Benzilylcholine mustard
- Names: Preferred IUPAC name 2-[(2-Chloroethyl)methylamino]ethyl hydroxydi(phenyl)acetate

Identifiers
- CAS Number: 5746-42-9;
- 3D model (JSmol): Interactive image;
- ChemSpider: 4955866;
- PubChem CID: 6453495;
- UNII: 3KYG5U8PYV;
- CompTox Dashboard (EPA): DTXSID50206070 ;

Properties
- Chemical formula: C_{19}H_{22}ClNO_{3}
- Molar mass: 347.836 g/mol

= Benzilylcholine mustard =

Benzilylcholine mustard (N-2-chloroethyl-N-methyl 2-aminoethyl benzilate) is a modified version of acetylcholine, so named because after cyclization in solution it forms an aziridinium derivative that is structurally similar to benzilylcholine. It is well known for being an irreversible antagonist of the muscarinic acetylcholine receptor.
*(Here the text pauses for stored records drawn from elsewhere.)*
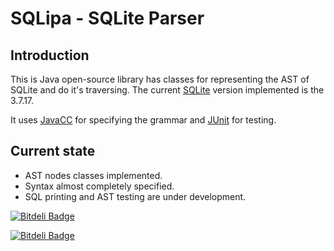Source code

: # SQLipa - SQLite Parser

## Introduction

This is Java open-source library has classes for representing the AST of SQLite and do it's
traversing. The current [SQLite](http://sqlite.org) version implemented is the 3.7.17.

It uses [JavaCC](https://javacc.java.net) for specifying the grammar and [JUnit](http://junit.org) for testing.


## Current state

- AST nodes classes implemented.
- Syntax almost completely specified.
- SQL printing and AST testing are under development.


[![Bitdeli Badge](https://d2weczhvl823v0.cloudfront.net/frroliveira/sqlipa/trend.png)](https://bitdeli.com/free "Bitdeli Badge")


[![Bitdeli Badge](https://d2weczhvl823v0.cloudfront.net/frroliveira/sqlipa/trend.png)](https://bitdeli.com/free "Bitdeli Badge")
It has been used in pharmacological experiments investigating the relationship between receptor occupancy and response. It was also one of the tools in characterization of the muscarinic acetylcholine receptor.

==Mechanism==
On the muscarinic acetylcholine receptor, benzilylcholine mustard acts as an alkylating agent at two sites, one site being the acetylcholine recognition site itself, and the other a site that stabilises the receptor in its inactive state. Groups that can be alkylated in this way include thiols, alcohols, imines and carboxylic acids.